Purpose: A pilot study is underway to assess the viability of perfusion CT as an imaging modality for patients with mesothelioma, and to investigate correlations between changes in perfusion metrics and tumor burden measurements. Methods: Four patients were scanned with an IRB‐approved protocol using a 256‐slice CT scanner. Each perfusion scan consisted of time point data acquired for a 5.5cm axial extent at 120kVp and 100mAs every three seconds for one minute prior to the full‐thorax diagnostic scan, followed by five additional scans every five seconds after the diagnostic scan. The dose for each perfusion scan was estimated at 165mGy [CTDI], and dose‐length product was equivalent to approximately 1.5 chest CT scans. Perfusion CT scans were obtained at two sessions approximately six weeks apart. All timepoints from a single scan were co‐registered using a demons deformable registration algorithm to remove the effects of motion prior to the calculation of perfusion maps. Perfusion, blood volume, time‐to‐peak, peak enhancement, and mean transit time data maps were calculated using the slope method. Data map spatial statistics were calculated over manually defined regions of interest (ROIs) within the tumor and changes in data map values were correlated with tumor burden changes measured according to the Modified RECIST technique.

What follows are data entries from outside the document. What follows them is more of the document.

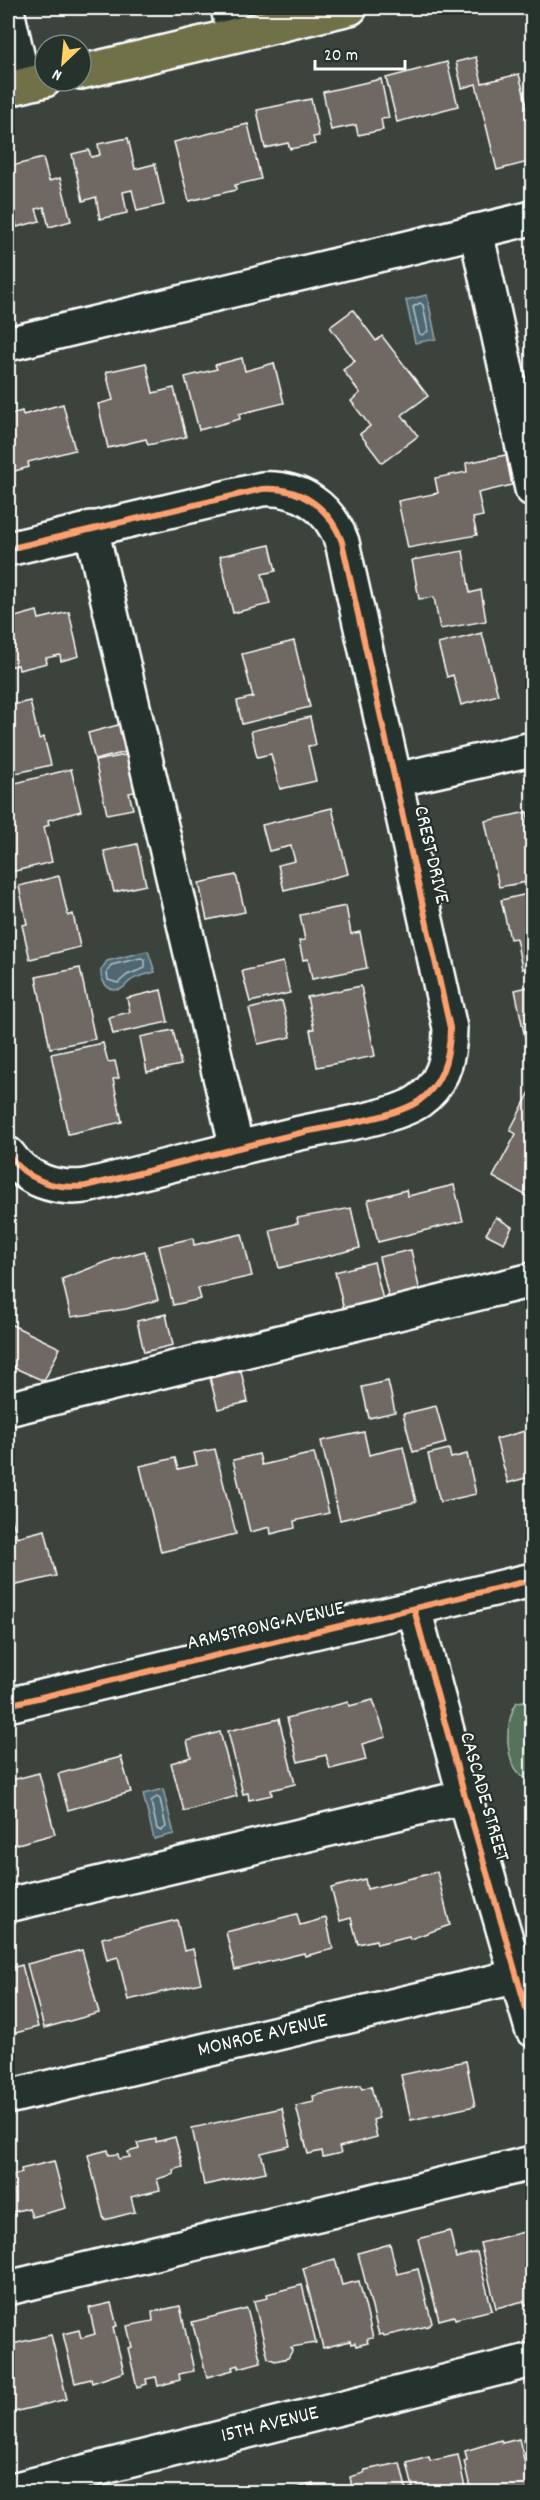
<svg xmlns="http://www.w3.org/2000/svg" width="540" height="2500" font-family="Dekko,sans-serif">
<rect width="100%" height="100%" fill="#3c433d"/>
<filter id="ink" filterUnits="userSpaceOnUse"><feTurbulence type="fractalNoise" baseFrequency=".0167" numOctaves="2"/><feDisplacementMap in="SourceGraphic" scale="12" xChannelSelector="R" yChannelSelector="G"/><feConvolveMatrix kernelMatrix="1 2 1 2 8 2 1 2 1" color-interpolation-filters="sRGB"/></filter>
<g filter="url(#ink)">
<path fill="#55725a" stroke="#aab8ac" stroke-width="1.5" d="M532 1700V1782C503 1772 503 1724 517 1702Z"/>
<g fill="#4e6772" stroke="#95a4aa" stroke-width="1.5">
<polygon points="427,295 436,339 415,343 406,300"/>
<path d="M148 951 155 972C147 974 138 976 132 980 127 982 126 987 121 989 108 993 100 981 101 970L107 961Z"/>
<polygon points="163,1789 174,1834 154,1839 143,1794"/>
</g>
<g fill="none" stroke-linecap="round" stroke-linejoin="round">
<g stroke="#b8c2c7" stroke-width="1.5">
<polygon points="420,303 423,305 428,331 422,335 419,333 413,307"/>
<polygon points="141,958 145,960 145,968 127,975 118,983 108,980 107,972 111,965"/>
<polygon points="157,1797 160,1799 166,1827 161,1831 157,1829 151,1801"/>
</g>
</g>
<g fill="#6f6762" stroke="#fff" stroke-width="1.5">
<polygon points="476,57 482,83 519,74 529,114 532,114 532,161 497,170 476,84 462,88 456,62"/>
<polygon points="447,62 458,106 397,122 386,78"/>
<polygon points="381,79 389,118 381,119 383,130 358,135 356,125 331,130 323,92"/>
<polygon points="311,99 319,136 313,137 315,144 290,149 288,143 265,148 257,110"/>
<polygon points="248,124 261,179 235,185 236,190 189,201 174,142"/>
<polygon points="128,138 135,169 155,164 164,205 137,211 132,190 123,192 127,213 100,219 96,197 83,201 72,154 89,150 91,157 100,155 98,144"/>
<polygon points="43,158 49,181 60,178 71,221 49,227 44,207 36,209 40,221 17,227 14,215 8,217 8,167"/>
<polygon points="353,310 376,341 382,336 428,396 402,415 418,436 382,463 360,434 370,426 351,401 360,393 343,370 355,361 330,327"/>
<polygon points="242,358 245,371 274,363 284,403 239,414 240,419 199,430 185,377 217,369 215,365"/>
<polygon points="146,363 153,393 174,388 186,437 148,445 146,439 108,448 98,404 113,400 106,372"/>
<polygon points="63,404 75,450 28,462 29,467 8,473 8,415 22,411 23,415"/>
<polygon points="506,455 512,485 478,493 483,516 473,518 477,535 408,548 398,501 438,493 435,478 467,472 466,463"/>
<polygon points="270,545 276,571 262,574 270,604 233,613 220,556"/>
<polygon points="463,551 470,593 481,590 486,621 440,629 434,597 419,599 412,560"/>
<polygon points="37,611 39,619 69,612 79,656 61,661 60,655 46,658 47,663 19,670 18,665 8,667 8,619"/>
<polygon points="482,633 498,695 461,705 453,675 447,677 438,644"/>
<polygon points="294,641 310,707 242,724 237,701 253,697 242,654"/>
<polygon points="30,701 39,739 44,737 51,765 8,775 8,706"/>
<polygon points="310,717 316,745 308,746 316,781 280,789 271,754 257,757 251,731"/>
<polygon points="122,724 130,751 95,760 88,733"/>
<polygon points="131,754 139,791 129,793 133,809 107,814 95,761"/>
<polygon points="71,769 81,811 48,820 49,825 44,827 52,862 11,872 8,856 8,785"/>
<polygon points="332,808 348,874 284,890 278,865 295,861 291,846 269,851 262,825"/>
<polygon points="527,812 532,837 532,881 499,887 485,821"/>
<polygon points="137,844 146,885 114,892 104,851"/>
<polygon points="236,875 245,912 207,920 199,883"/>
<polygon points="59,876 68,916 73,914 80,947 30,959 22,925 27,924 19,886"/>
<polygon points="532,893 532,967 522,969 516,938 510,939 501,900"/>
<polygon points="346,906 351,934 360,932 367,968 312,979 308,959 303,960 299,941 305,940 300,915"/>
<polygon points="283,962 290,993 250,1002 242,971"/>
<polygon points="80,968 95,1039 50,1048 36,977"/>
<polygon points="361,986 375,1056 317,1067 310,1030 314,1029 307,997"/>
<polygon points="532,986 532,1046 527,1047 515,990"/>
<polygon points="161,990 168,1022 113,1034 109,1017 130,1012 127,998"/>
<polygon points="282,1001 291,1037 258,1044 249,1009"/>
<polygon points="173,1030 181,1065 147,1072 140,1037"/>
<polygon points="103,1043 108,1062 115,1061 119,1078 113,1079 122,1122 68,1134 51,1054"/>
<polygon points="532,1088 532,1199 493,1177 516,1134 510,1130"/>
<polygon points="454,1185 463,1221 378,1242 368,1200 406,1190 408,1196"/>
<polygon points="351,1208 360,1248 279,1268 270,1230 298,1223 297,1218"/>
<polygon points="496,1217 512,1227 504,1243 486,1234"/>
<polygon points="242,1234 252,1276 198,1288 201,1299 173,1305 159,1246 193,1238 194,1245"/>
<polygon points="411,1250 420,1292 389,1299 379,1257"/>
<polygon points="145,1251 158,1300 126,1309 71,1317 62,1279 114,1259"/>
<polygon points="374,1262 383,1300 344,1310 335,1272"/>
<polygon points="166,1314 173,1345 144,1352 137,1321"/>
<polygon points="8,1323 60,1348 44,1381 8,1365"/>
<polygon points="241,1371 248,1402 218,1409 210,1378"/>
<polygon points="388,1381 395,1412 369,1418 362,1387"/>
<polygon points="436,1406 446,1443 413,1452 403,1414"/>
<polygon points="532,1429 532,1479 532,1476 508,1483 496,1439"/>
<polygon points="364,1432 369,1455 403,1447 416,1502 340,1520 321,1441"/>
<polygon points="215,1449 236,1534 161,1552 140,1466 175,1458 178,1469 197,1465 194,1453"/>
<polygon points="449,1449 451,1458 467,1454 476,1494 440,1502 428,1454"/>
<polygon points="314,1453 329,1513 294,1521 295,1528 271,1534 270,1527 250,1532 233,1460 259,1454 262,1465"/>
<polygon points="12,1519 17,1537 45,1530 56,1576 8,1587 8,1520"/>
<polygon points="373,1700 386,1737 362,1744 366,1760 330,1769 326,1755 298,1762 287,1718 348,1702 349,1706"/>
<polygon points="279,1719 295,1784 271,1790 272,1795 249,1800 248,1793 243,1794 228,1731"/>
<polygon points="220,1732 237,1796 184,1811 171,1763 191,1757 187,1741"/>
<polygon points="121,1757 131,1792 68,1810 58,1774"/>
<polygon points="39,1773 55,1834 10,1846 8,1839 8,1781"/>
<polygon points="437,1872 450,1925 410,1939 409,1936 377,1944 376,1940 358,1944 351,1918 340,1921 331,1888 365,1879 367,1889"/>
<polygon points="297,1914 300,1925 326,1918 333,1949 305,1956 304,1953 235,1970 226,1932"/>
<polygon points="177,1920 184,1951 193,1949 201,1983 128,2000 118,1957 107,1960 102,1938"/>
<polygon points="82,1950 99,2013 44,2028 27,1964"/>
<polygon points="22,1965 38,2027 8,2035 8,1969"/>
<polygon points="466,2061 475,2106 411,2120 401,2075"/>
<polygon points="361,2085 362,2089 371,2086 379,2118 373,2120 377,2137 339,2147 341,2153 323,2157 322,2151 308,2154 296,2106 314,2102 313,2096"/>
<polygon points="282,2108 290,2146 261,2153 266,2172 204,2185 192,2128"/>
<polygon points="175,2137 183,2167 173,2170 174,2174 157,2179 160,2190 131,2197 135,2212 104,2220 88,2155 108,2150 109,2155 118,2154 119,2159 130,2157 128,2152 139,2149 137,2143 156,2139 156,2142"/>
<polygon points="54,2161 66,2208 32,2217 29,2208 8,2213 8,2177 22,2173 21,2169"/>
<polygon points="532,2230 532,2303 525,2305 524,2301 496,2308 480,2243"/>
<polygon points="450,2231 456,2258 477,2252 492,2310 455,2319 454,2316 439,2320 418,2239"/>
<polygon points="390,2244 397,2274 418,2269 432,2323 428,2326 384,2336 383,2334 379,2335 358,2253"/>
<polygon points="335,2259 342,2285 359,2281 373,2338 367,2339 368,2343 356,2346 355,2343 351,2344 350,2341 323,2348 303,2268"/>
<polygon points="302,2285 316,2343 291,2347 292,2351 288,2358 275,2361 268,2358 254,2301 268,2298 267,2294"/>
<polygon points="111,2303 117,2326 113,2327 124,2372 92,2383 91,2379 75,2383 63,2334 79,2330 81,2338 95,2334 89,2308"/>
<polygon points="180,2306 194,2371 179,2374 180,2380 158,2386 156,2377 146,2379 147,2384 137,2387 128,2348 132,2347 127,2326 153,2321 152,2312"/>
<polygon points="247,2308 261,2362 239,2368 239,2365 232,2367 233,2370 207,2377 192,2322"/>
<polygon points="51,2335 67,2399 14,2412 8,2385 8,2345"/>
<polygon points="532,2438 532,2480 523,2440"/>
<polygon points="519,2439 532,2492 471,2492 464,2461 467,2460 465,2451 501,2440 502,2443"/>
<polygon points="458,2455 466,2492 411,2492 410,2488 413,2488 407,2463 429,2457 430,2461"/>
<polygon points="400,2463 407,2492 353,2492 350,2477 364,2473 365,2470"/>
<polygon points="313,2484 315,2492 284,2492 284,2491"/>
</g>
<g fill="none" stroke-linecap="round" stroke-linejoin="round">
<g stroke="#fff" stroke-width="38">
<g id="minor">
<polyline points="228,8 234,35"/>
<polyline points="8,15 24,85"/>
<polyline points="476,231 532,489"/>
<polyline points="8,344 532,218"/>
<polyline points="91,528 237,1149"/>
<path d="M8 549 262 489C300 487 329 506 342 542L450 1028C450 1056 443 1084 419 1101 394 1118 331 1126 300 1133 228 1150 157 1169 86 1186 55 1190 26 1180 8 1154"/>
<polyline points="396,780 532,749"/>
<polyline points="8,1409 532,1280"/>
<polyline points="414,1609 465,1797 532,2029"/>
<polyline points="8,1705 532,1580"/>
<polyline points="8,1905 465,1797"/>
<path id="s1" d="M8 2097 518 1976"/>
<polyline points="8,2288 532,2163"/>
<path id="s2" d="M8 2491 532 2360"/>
</g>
</g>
<g stroke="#fff" stroke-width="38">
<g id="major">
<polyline points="81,72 350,8"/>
<polyline points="8,89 45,80"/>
</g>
</g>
<use href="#minor" stroke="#26332d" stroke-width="33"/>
<use href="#major" stroke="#6f704a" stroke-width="33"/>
<g stroke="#26332d" stroke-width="10">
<g id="cycleway">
<path d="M8 549 262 489C300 487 329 506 342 542L450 1028C450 1056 443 1084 419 1101 394 1118 331 1126 300 1133 228 1150 157 1169 86 1186 55 1190 26 1180 8 1154"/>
<polyline points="414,1609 465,1797 532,2029"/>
<polyline points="8,1705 532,1580"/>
</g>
</g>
<use href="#cycleway" stroke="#fca06f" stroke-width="6"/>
</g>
</g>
<g text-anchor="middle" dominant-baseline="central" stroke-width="4.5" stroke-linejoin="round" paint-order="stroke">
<g font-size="21" fill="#fff" stroke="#26332d">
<text transform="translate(430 855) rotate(77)">CREST DRIVE</text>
<text transform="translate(266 1627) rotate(-13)">ARMSTRONG AVENUE</text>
<text transform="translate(483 1797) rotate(74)">CASCADE STREET</text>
<text stroke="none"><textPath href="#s1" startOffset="262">MONROE AVENUE</textPath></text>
<text stroke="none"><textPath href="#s2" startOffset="270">15TH AVENUE</textPath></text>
</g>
</g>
<rect width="540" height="2500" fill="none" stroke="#26332d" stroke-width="30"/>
<rect x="15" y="15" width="510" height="2470" fill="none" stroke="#fff" stroke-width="2" filter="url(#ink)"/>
<g transform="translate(63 63) rotate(206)"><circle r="28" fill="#26332d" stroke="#7d8581" stroke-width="1.5"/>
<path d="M0-4.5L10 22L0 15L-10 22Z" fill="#ffd166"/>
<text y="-9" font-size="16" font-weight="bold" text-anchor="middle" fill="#ffffff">N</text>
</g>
<path d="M315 60v9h90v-9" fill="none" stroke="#ffffff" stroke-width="3"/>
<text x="324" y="60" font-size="18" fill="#ffffff" stroke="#26332d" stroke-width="4.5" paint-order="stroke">20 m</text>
</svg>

Results: Tumor ROIs exhibited heterogeneous contrast uptake, ranging from no uptake to peak enhancement of 150HU. Median tumor perfusion and median tumor blood volume metrics were correlated with changes in tumor burden (rank correlation p=0.0054 and 0.0030, respectively), with “shrinking” tumors exhibiting decreased blood volume and perfusion metrics. Conclusions: We believe that perfusion CT has potential to become an imaging biomarker of tumor response for mesothelioma patients. Data presented in this study indicate that perfusion CT is a viable imaging modality for mesothelioma, and that changes in perfusion metrics correlate with changes in measured tumor burden.